### HOW TO COMPLETE THIS TASK
Copy out every line in the rows below that contains the word "True". Case counts.

═══ DATA IN THIS EXERCISE

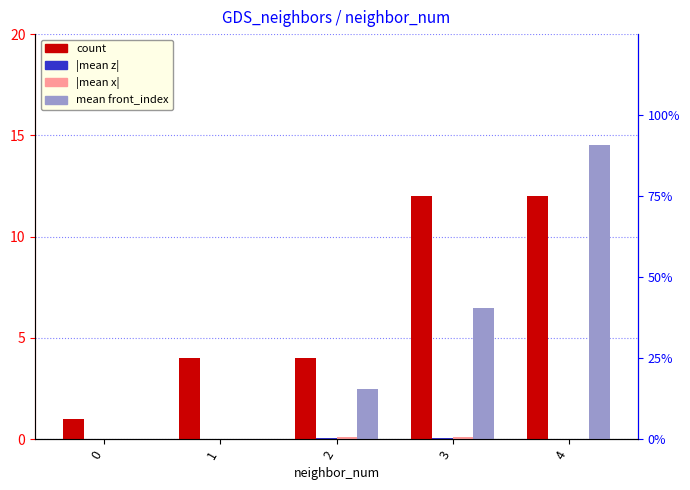

How many bars are there in each group?

4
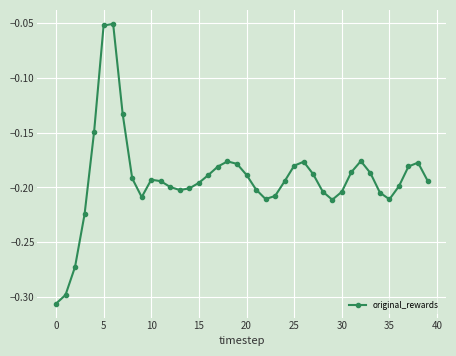

What is the difference between the maximum and minimum values?

0.3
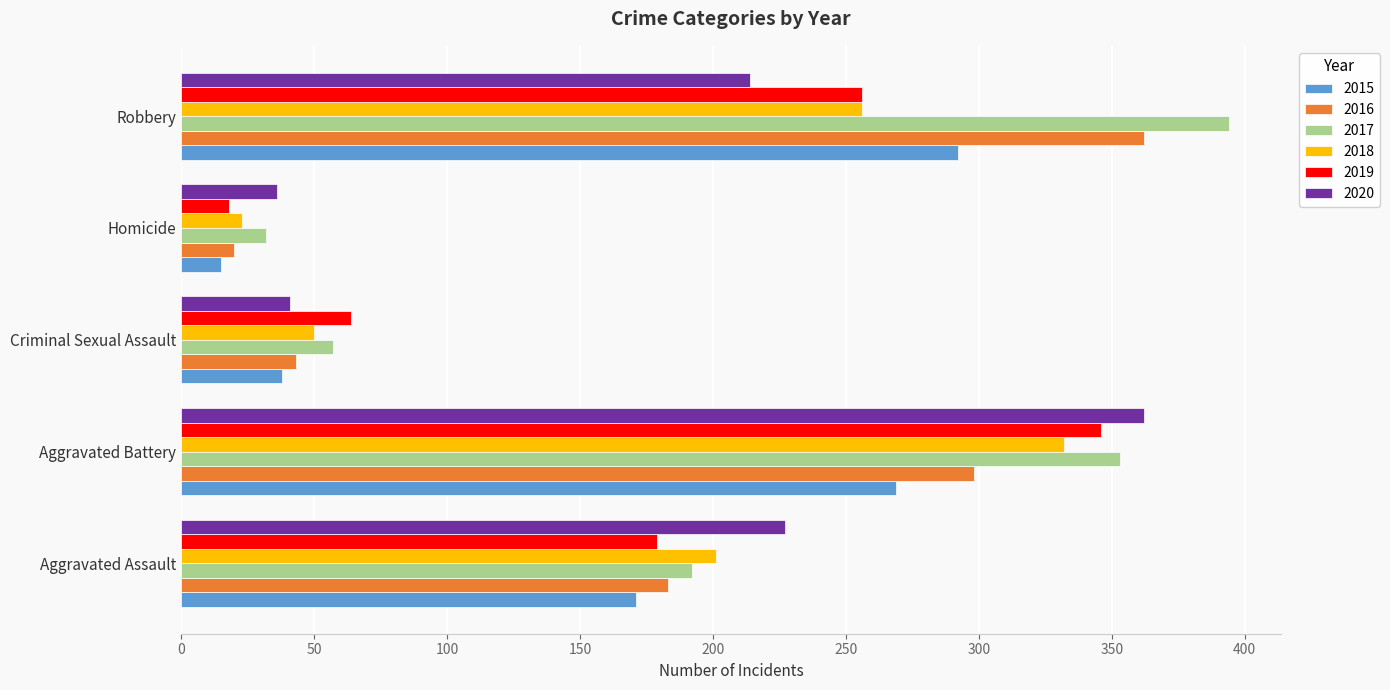

The 2018 series shows 50 at Criminal Sexual Assault. True or false?

True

══════

### ANSWER FOR THE TASK
The 2018 series shows 50 at Criminal Sexual Assault. True or false?
True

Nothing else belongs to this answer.